DATA:
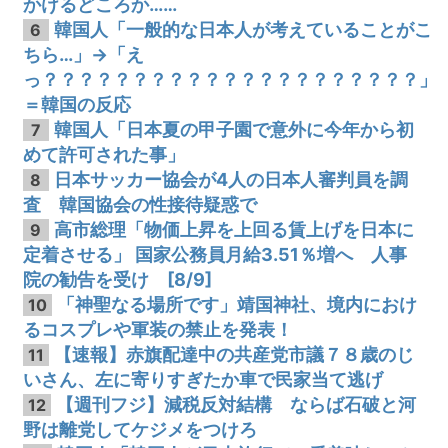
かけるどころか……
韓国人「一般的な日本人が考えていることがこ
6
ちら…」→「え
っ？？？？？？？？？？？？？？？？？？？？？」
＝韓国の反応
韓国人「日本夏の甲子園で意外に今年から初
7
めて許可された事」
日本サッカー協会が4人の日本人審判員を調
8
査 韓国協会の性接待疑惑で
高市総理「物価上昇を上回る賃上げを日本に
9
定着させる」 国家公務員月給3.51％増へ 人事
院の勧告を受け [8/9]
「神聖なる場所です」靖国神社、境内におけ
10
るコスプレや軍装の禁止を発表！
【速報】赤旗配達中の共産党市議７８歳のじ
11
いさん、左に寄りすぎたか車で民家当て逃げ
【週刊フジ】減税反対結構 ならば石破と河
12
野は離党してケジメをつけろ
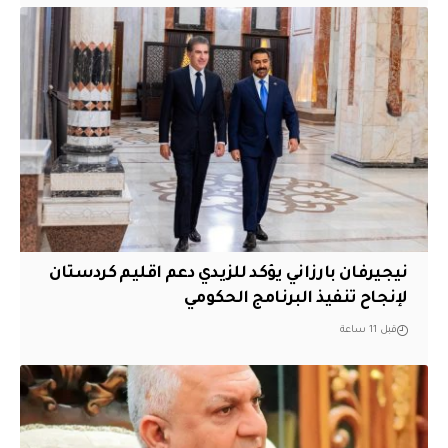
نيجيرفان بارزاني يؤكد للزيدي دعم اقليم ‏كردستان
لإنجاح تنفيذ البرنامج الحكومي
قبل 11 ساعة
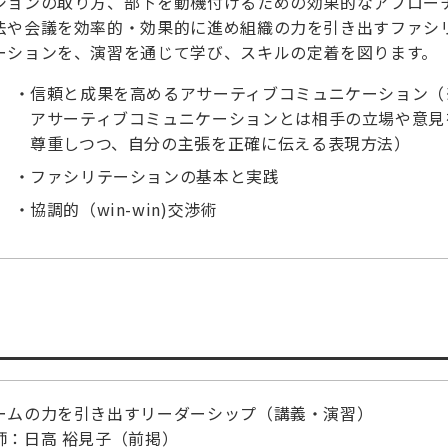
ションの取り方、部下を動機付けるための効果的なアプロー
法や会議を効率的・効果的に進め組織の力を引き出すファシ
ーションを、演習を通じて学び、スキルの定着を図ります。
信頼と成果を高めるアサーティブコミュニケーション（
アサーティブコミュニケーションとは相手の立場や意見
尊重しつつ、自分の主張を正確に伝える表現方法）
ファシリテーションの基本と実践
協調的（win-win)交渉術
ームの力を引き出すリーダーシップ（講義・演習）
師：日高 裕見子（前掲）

EXERCISE DESCRIPTION: Turn every text line in the listing above into a JSON list of strings, one string per line. Leave out blank lines and the pictures.

ANSWER SECTION:
[
  "かけるどころか……",
  "韓国人「一般的な日本人が考えていることがこ",
  "6",
  "ちら…」→「え",
  "っ？？？？？？？？？？？？？？？？？？？？？」",
  "＝韓国の反応",
  "韓国人「日本夏の甲子園で意外に今年から初",
  "7",
  "めて許可された事」",
  "日本サッカー協会が4人の日本人審判員を調",
  "8",
  "査 韓国協会の性接待疑惑で",
  "高市総理「物価上昇を上回る賃上げを日本に",
  "9",
  "定着させる」 国家公務員月給3.51％増へ 人事",
  "院の勧告を受け [8/9]",
  "「神聖なる場所です」靖国神社、境内におけ",
  "10",
  "るコスプレや軍装の禁止を発表！",
  "【速報】赤旗配達中の共産党市議７８歳のじ",
  "11",
  "いさん、左に寄りすぎたか車で民家当て逃げ",
  "【週刊フジ】減税反対結構 ならば石破と河",
  "12",
  "野は離党してケジメをつけろ",
  "نيجيرفان بارزاني يؤكد للزيدي دعم اقليم ‏كردستان",
  "لإنجاح تنفيذ البرنامج الحكومي",
  "قبل 11 ساعة",
  "ションの取り方、部下を動機付けるための効果的なアプロー",
  "法や会議を効率的・効果的に進め組織の力を引き出すファシ",
  "ーションを、演習を通じて学び、スキルの定着を図ります。",
  "信頼と成果を高めるアサーティブコミュニケーション（",
  "アサーティブコミュニケーションとは相手の立場や意見",
  "尊重しつつ、自分の主張を正確に伝える表現方法）",
  "ファシリテーションの基本と実践",
  "協調的（win-win)交渉術",
  "ームの力を引き出すリーダーシップ（講義・演習）",
  "師：日高 裕見子（前掲）"
]